■ **WORK TO BE COMPLETED**
I'd like the entries repeated exactly, without their pictures.

------------------------------------------------

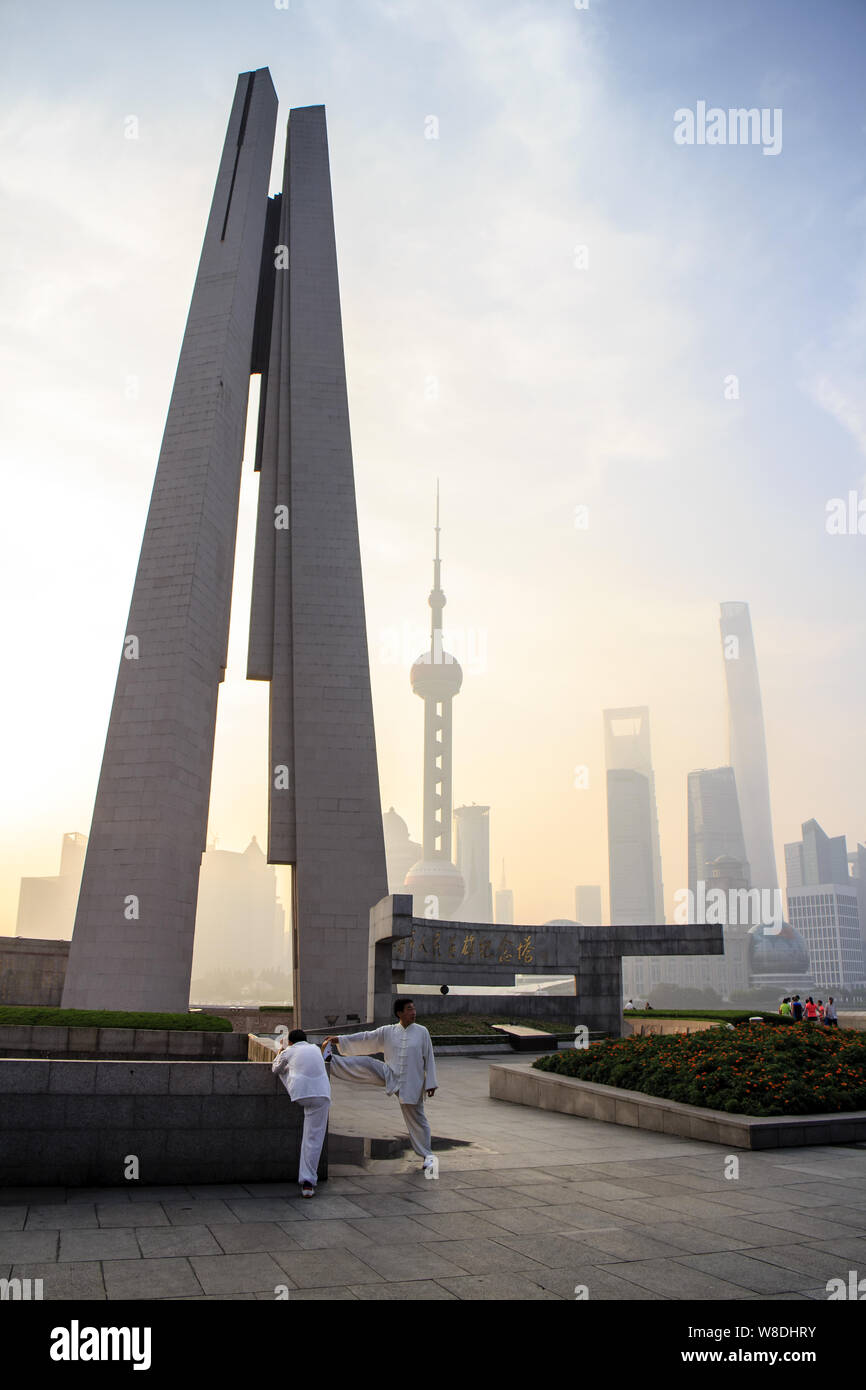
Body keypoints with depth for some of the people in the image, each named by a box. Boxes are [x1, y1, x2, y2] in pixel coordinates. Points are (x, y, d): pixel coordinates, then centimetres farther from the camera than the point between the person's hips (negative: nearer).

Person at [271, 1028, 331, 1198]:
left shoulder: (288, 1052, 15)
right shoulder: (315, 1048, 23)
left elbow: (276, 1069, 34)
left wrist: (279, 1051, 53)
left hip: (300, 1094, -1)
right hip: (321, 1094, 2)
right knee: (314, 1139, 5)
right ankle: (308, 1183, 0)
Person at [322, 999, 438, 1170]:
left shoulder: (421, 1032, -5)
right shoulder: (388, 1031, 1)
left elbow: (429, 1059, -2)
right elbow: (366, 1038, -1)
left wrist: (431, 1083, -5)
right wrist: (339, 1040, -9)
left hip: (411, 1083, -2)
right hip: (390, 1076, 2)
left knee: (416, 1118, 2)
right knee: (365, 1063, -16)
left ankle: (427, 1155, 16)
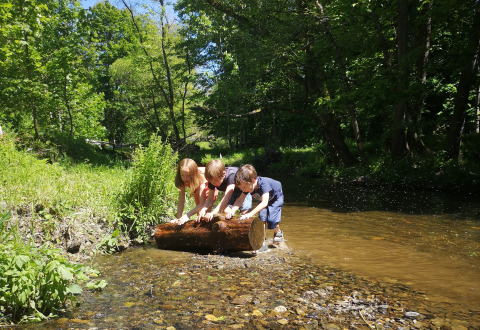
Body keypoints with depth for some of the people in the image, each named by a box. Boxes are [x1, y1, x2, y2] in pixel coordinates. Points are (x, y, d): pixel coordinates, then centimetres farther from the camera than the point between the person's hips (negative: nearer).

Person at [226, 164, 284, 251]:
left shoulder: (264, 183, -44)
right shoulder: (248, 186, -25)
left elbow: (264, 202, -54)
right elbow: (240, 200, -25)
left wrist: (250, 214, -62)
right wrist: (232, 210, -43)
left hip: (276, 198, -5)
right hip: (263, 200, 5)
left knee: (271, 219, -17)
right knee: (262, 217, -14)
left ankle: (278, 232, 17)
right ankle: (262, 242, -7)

------------------------------------------------

■ **ANSWER BOX**
Body keypoints with depth for some of the people in the image, each named by a box. Boxes are [x1, y1, x2, y2] in pixel coordinates. Points are (x, y, d): pixel coordinates, then centimetres farther from the camera than the point between the person's hips (negative: nearer).

Person at [271, 1028, 331, 1198]:
left shoulder: (288, 1052, 15)
right shoulder: (315, 1048, 23)
left elbow: (276, 1069, 34)
left wrist: (279, 1051, 53)
left hip: (300, 1094, -1)
right hip: (321, 1094, 2)
right knee: (314, 1139, 5)
right ankle: (308, 1183, 0)
Person at [322, 999, 438, 1170]:
left shoulder: (421, 1032, -5)
right shoulder: (388, 1031, 1)
left elbow: (429, 1059, -2)
right elbow: (366, 1038, -1)
left wrist: (431, 1083, -5)
right wrist: (339, 1040, -9)
left hip: (411, 1083, -2)
right hip: (390, 1076, 2)
left knee: (416, 1118, 2)
right knee: (365, 1063, -16)
left ankle: (427, 1155, 16)
Body keypoints with depth for some of the people in the image, each named by a box. Boxes are [x1, y1, x2, y2] in pixel coordinates. Points are (x, y, d): pixel coordinates, then centimetres farther from the camera than the point between the person's hips (negative: nearer).

Person at [226, 164, 284, 251]:
left shoulder: (264, 183, -44)
right shoulder: (248, 186, -25)
left elbow: (264, 202, -54)
right elbow: (240, 200, -25)
left wrist: (250, 214, -62)
right wrist: (232, 210, -43)
left hip: (276, 198, -5)
right hip: (263, 200, 5)
left knee: (271, 219, -17)
right knee: (262, 217, -14)
left ankle: (278, 232, 17)
right ankle: (262, 242, -7)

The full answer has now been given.